For training and testing of the algorithm, the data set needs to be split:

In [14]:
from sklearn.model_selection import train_test_split
X_train, X_test, y_train, y_test = train_test_split(X, y, test_size = 0.2, random_state = 0)

The test set will have 20% of the data. A random seed of 0 is set for reproducibility.

#### Scaling of the data

ANN needs to have all the data scaled for computing reason (proper weigths computation and processing speed):

In [15]:
from sklearn.preprocessing import StandardScaler
sc = StandardScaler()
X_train = sc.fit_transform(X_train)
X_test = sc.transform(X_test)

### Creating an ANN with Keras

#### Importing the Keras libraries and packages

In [16]:
from keras.wrappers.scikit_learn import KerasClassifier # keras wrapper for k-validation
from sklearn.model_selection import cross_val_score # k-fold validation
from keras.models import Sequential # used to initiate the ANN
from keras.layers import Dense # used to create the layers of the ANN
from sklearn.model_selection import cross_val_score # k-fold validation
from keras.layers import Dropout # used to avoid overfitting

Using TensorFlow backend.


Note: the parameters choices (number of layers, output dimension (a.k.a units), optimizer, number of epoch, and batch size) presented below have been already tuned and improved using the GridSearchCV to get a resonnable accuracy. For sake of simplicity, the tuning was done separately and will not be presented below.

#### Building the ANN

In [17]:
def build_classifier():
    # Initialising the ANN
    classifier = Sequential()
    # Adding the input layer and the FIRST hidden layer
    classifier.add(Dense(units = 16, init = 'uniform', activation = 'relu', input_dim = 11))
    classifier.add(Dropout(rate = 0.1))
    # Adding the two more hidden layers
    for i in range(1):
        classifier.add(Dense(units = 16, init = 'uniform', activation = 'relu'))
        classifier.add(Dropout(rate = 0.1))
    # Adding the output layer
    classifier.add(Dense(units = 1, init = 'uniform', activation = 'sigmoid'))
    # Compiling the ANN
    classifier.compile(optimizer = 'sgd', loss = 'binary_crossentropy', metrics = ['accuracy'])
    return classifier

Do the architecture and the fitting for the ANN:

In [18]:
classifier = KerasClassifier(build_fn = build_classifier, batch_size = 24, epochs=500)
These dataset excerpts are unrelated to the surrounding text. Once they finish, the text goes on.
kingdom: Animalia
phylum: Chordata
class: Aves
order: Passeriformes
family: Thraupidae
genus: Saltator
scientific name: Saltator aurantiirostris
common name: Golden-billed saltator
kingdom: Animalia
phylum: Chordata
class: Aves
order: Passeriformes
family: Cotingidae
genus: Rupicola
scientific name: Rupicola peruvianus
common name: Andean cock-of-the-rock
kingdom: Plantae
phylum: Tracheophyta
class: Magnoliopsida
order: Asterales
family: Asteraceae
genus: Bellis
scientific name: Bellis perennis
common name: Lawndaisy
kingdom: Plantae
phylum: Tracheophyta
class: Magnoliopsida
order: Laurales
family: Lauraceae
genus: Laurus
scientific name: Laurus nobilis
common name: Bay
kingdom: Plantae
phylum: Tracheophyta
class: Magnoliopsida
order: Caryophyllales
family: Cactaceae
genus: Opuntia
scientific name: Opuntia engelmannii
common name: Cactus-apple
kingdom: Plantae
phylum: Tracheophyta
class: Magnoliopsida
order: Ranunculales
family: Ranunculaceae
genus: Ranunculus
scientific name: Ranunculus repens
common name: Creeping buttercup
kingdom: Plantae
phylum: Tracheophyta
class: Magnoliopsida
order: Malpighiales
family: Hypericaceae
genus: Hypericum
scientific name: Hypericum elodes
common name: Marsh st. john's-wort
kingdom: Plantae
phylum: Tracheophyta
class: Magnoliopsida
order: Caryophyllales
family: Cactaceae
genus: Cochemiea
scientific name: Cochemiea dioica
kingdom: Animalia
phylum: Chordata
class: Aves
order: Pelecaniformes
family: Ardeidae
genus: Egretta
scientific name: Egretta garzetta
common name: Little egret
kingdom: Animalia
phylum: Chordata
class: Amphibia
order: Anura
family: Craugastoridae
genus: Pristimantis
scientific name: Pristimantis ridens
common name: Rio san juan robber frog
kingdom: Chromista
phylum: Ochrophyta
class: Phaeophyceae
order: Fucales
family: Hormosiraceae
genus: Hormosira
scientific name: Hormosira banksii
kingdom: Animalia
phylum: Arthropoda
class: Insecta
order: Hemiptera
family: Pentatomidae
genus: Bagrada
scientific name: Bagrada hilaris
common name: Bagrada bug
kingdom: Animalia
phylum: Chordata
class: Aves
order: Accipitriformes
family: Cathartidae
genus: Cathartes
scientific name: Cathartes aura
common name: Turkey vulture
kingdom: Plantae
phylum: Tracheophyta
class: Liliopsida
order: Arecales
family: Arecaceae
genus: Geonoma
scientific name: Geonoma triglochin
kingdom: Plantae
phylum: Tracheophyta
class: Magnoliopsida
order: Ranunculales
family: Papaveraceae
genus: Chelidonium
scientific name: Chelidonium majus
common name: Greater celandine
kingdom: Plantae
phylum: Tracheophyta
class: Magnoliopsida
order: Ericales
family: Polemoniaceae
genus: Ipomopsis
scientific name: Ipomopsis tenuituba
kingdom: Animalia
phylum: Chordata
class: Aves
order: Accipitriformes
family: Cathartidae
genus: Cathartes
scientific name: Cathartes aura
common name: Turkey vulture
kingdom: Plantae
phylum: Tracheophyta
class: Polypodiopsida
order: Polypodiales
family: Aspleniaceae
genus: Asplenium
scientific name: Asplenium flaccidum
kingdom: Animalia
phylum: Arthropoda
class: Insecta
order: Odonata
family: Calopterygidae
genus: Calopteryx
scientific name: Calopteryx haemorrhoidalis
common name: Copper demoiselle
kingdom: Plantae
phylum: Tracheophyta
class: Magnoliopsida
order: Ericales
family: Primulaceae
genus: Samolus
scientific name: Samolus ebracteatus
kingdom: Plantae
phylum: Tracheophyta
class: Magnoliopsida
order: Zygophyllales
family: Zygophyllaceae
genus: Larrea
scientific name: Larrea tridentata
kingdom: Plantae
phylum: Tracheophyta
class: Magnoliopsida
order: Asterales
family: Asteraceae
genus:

#### Evaluating ANN with k-fold validation

In [19]:
# (Not run)
# Recommandation: download and run this script as a python script, not in jupyter.
accuracies = cross_val_score(estimator = classifier, X = X_train, y = y_train, cv = 10, n_jobs = 1)
mean = accuracies.mean()
variance = accuracies.std()

The mean accuracy of the 10-folds validation is 86% with a variance of 0.7% This is an acceptable accuracy, and more tuning are still possible to improve the score. 

### Conclusion

This short demo demonstrates the ability of an ANN to predict if a bank customer will leave the bank or not with diverse client's information (numeric, categorizes, binnary classes, etc.) with a good accuracy on this data set.